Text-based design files
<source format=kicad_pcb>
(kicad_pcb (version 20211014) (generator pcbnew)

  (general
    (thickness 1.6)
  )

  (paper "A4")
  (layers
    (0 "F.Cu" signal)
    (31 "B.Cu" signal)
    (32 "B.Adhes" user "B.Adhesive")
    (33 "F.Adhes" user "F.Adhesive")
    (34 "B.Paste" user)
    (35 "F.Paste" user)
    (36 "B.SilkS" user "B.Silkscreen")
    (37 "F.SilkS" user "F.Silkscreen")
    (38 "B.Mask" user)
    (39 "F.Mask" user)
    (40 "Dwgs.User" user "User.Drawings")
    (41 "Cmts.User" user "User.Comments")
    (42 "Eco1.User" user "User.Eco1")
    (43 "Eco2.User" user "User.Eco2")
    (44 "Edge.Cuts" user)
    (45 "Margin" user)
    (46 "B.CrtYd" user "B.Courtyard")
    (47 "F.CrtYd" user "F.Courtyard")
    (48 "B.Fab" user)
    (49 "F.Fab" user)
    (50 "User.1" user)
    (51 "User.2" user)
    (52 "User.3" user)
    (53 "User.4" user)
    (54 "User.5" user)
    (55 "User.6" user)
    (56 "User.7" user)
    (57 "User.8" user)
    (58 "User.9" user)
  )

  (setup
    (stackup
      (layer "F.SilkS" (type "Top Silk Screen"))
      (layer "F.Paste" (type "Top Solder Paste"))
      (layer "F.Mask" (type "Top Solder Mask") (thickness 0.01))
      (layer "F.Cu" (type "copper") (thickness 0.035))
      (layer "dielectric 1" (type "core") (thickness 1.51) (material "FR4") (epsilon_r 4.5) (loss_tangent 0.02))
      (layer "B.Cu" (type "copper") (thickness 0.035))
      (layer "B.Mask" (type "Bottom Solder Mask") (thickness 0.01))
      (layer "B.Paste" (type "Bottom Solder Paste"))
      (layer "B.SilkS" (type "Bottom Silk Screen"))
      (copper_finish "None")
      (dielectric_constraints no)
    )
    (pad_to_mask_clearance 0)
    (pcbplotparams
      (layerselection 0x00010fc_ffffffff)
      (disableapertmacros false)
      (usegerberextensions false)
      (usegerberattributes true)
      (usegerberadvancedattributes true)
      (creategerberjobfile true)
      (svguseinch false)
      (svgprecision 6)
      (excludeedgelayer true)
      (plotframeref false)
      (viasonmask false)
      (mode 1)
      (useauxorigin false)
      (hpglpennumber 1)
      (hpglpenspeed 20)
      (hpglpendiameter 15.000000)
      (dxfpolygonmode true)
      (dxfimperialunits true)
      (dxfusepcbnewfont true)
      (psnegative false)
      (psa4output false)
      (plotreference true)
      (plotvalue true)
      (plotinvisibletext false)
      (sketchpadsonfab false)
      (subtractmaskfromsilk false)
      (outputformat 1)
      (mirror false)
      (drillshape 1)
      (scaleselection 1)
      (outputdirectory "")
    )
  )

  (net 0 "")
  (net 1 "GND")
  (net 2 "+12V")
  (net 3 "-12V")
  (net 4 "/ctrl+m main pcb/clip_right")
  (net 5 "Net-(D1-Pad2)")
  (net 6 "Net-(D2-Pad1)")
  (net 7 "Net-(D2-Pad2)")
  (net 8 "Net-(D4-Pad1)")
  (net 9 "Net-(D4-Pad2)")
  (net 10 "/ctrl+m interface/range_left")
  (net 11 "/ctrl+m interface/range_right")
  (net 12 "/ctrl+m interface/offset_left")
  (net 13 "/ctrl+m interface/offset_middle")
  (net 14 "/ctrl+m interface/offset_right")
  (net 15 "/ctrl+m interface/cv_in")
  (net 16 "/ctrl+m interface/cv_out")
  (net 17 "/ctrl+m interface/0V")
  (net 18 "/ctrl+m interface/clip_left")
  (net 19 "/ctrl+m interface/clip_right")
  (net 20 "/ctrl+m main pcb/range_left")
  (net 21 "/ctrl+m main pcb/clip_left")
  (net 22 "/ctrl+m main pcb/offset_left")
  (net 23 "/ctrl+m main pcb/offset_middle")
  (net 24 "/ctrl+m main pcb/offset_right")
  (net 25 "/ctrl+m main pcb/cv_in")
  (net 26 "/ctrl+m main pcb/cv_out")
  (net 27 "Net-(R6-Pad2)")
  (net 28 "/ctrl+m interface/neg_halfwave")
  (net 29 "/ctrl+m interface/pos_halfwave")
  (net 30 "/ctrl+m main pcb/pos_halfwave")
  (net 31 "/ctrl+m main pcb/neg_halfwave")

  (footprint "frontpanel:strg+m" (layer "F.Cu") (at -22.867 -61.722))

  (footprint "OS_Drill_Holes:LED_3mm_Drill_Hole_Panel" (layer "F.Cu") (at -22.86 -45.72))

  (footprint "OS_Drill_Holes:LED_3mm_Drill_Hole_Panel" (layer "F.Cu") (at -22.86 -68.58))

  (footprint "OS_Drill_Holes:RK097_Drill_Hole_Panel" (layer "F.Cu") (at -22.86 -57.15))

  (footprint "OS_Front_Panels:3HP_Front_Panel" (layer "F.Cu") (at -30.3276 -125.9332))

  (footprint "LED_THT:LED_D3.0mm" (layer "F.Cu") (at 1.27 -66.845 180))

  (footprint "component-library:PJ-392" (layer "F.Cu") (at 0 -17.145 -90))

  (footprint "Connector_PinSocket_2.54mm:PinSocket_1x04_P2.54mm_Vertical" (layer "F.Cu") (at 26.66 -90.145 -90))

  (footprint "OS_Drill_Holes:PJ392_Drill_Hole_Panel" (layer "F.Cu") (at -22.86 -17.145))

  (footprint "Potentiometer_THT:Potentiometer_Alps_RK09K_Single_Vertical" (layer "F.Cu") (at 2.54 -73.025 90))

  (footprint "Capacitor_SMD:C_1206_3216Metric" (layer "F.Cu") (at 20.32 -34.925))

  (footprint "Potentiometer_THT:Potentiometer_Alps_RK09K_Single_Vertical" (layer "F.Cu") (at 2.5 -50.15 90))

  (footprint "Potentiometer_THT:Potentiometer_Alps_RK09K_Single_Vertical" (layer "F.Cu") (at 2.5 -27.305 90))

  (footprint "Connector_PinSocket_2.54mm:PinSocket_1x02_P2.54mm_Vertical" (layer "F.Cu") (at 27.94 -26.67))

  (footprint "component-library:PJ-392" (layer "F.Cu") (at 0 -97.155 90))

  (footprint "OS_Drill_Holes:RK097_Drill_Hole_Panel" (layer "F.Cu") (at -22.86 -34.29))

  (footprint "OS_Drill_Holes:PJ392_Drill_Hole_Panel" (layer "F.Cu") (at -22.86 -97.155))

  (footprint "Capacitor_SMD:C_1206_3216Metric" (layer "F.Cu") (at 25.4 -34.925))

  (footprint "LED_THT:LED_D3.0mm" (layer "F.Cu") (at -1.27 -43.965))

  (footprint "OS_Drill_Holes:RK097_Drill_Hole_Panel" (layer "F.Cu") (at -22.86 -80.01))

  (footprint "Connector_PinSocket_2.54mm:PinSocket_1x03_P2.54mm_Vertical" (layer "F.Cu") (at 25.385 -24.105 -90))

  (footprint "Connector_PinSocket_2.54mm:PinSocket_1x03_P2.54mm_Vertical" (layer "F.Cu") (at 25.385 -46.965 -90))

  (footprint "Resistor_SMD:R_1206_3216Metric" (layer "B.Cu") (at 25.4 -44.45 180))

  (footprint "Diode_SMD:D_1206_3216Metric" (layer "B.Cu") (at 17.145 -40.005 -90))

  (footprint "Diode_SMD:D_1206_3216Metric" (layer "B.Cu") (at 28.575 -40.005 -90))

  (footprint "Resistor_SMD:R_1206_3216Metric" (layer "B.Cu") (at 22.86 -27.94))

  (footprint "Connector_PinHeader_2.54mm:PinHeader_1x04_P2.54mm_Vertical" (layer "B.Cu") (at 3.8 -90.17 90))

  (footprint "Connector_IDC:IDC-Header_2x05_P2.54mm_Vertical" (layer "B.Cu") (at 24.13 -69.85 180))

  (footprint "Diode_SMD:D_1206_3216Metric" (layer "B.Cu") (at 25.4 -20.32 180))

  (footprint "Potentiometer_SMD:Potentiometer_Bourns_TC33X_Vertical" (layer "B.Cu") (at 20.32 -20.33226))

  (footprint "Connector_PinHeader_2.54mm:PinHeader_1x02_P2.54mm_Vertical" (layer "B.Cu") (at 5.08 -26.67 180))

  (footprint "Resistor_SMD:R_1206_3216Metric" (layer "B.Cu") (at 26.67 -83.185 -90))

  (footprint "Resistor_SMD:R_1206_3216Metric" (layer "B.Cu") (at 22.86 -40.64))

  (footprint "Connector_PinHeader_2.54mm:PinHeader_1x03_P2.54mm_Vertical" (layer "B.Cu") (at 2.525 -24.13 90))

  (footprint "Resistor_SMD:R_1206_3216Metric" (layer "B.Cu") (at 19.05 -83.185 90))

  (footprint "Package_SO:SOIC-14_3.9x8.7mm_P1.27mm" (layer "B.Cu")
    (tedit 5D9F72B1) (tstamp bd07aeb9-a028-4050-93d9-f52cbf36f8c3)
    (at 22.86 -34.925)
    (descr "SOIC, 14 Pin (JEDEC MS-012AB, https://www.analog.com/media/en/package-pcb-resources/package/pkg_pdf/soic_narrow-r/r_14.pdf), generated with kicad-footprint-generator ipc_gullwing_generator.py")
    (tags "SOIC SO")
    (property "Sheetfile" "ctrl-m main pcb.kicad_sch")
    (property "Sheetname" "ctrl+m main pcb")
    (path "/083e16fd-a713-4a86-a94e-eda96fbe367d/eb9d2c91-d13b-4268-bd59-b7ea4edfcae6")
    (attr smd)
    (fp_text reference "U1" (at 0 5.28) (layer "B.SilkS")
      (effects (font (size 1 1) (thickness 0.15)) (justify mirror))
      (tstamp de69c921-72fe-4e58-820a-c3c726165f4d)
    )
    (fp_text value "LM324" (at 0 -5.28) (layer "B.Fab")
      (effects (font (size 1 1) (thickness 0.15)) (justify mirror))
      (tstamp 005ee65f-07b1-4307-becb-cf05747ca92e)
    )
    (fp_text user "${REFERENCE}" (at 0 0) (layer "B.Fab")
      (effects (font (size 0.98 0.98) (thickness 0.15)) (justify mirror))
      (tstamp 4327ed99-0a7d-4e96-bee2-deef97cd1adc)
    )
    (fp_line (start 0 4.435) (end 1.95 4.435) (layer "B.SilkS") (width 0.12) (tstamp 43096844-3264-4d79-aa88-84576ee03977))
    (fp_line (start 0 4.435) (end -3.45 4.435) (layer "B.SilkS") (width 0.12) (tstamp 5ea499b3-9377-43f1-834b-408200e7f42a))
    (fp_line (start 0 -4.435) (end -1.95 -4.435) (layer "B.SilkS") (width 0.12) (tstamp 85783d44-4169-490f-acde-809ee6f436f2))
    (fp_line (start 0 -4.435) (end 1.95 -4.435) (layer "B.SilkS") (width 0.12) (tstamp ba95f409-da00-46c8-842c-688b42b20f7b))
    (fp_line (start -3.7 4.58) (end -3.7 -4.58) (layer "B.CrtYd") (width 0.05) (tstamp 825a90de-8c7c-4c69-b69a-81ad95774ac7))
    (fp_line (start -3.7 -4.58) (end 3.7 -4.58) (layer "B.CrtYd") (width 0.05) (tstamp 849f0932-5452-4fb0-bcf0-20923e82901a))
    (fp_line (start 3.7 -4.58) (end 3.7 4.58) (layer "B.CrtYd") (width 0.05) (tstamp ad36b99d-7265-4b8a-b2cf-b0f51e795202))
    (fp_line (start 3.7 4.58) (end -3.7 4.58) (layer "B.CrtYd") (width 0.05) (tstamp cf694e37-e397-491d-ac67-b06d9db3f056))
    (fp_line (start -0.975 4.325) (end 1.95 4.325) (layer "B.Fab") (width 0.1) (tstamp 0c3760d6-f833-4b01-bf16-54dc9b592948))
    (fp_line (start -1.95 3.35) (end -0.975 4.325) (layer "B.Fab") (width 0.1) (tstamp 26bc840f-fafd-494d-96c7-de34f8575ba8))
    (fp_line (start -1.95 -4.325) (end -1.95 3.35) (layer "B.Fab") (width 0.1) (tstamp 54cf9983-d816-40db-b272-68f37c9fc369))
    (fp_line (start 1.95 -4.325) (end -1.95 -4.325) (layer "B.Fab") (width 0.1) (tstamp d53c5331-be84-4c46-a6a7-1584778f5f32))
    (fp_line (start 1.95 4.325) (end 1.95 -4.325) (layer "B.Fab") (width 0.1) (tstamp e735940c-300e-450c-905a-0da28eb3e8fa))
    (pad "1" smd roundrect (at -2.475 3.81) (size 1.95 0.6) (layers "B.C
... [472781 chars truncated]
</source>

WHAT YOU WILL DO. Return only the lines between the one holding "(fp_line (start 0 4.435) (end -3.45" and the one holding "(fp_line (start 3.7 -4.58)", inclusive, exactly as they appear above.

OUTPUT BELOW.
    (fp_line (start 0 4.435) (end -3.45 4.435) (layer "B.SilkS") (width 0.12) (tstamp 5ea499b3-9377-43f1-834b-408200e7f42a))
    (fp_line (start 0 -4.435) (end -1.95 -4.435) (layer "B.SilkS") (width 0.12) (tstamp 85783d44-4169-490f-acde-809ee6f436f2))
    (fp_line (start 0 -4.435) (end 1.95 -4.435) (layer "B.SilkS") (width 0.12) (tstamp ba95f409-da00-46c8-842c-688b42b20f7b))
    (fp_line (start -3.7 4.58) (end -3.7 -4.58) (layer "B.CrtYd") (width 0.05) (tstamp 825a90de-8c7c-4c69-b69a-81ad95774ac7))
    (fp_line (start -3.7 -4.58) (end 3.7 -4.58) (layer "B.CrtYd") (width 0.05) (tstamp 849f0932-5452-4fb0-bcf0-20923e82901a))
    (fp_line (start 3.7 -4.58) (end 3.7 4.58) (layer "B.CrtYd") (width 0.05) (tstamp ad36b99d-7265-4b8a-b2cf-b0f51e795202))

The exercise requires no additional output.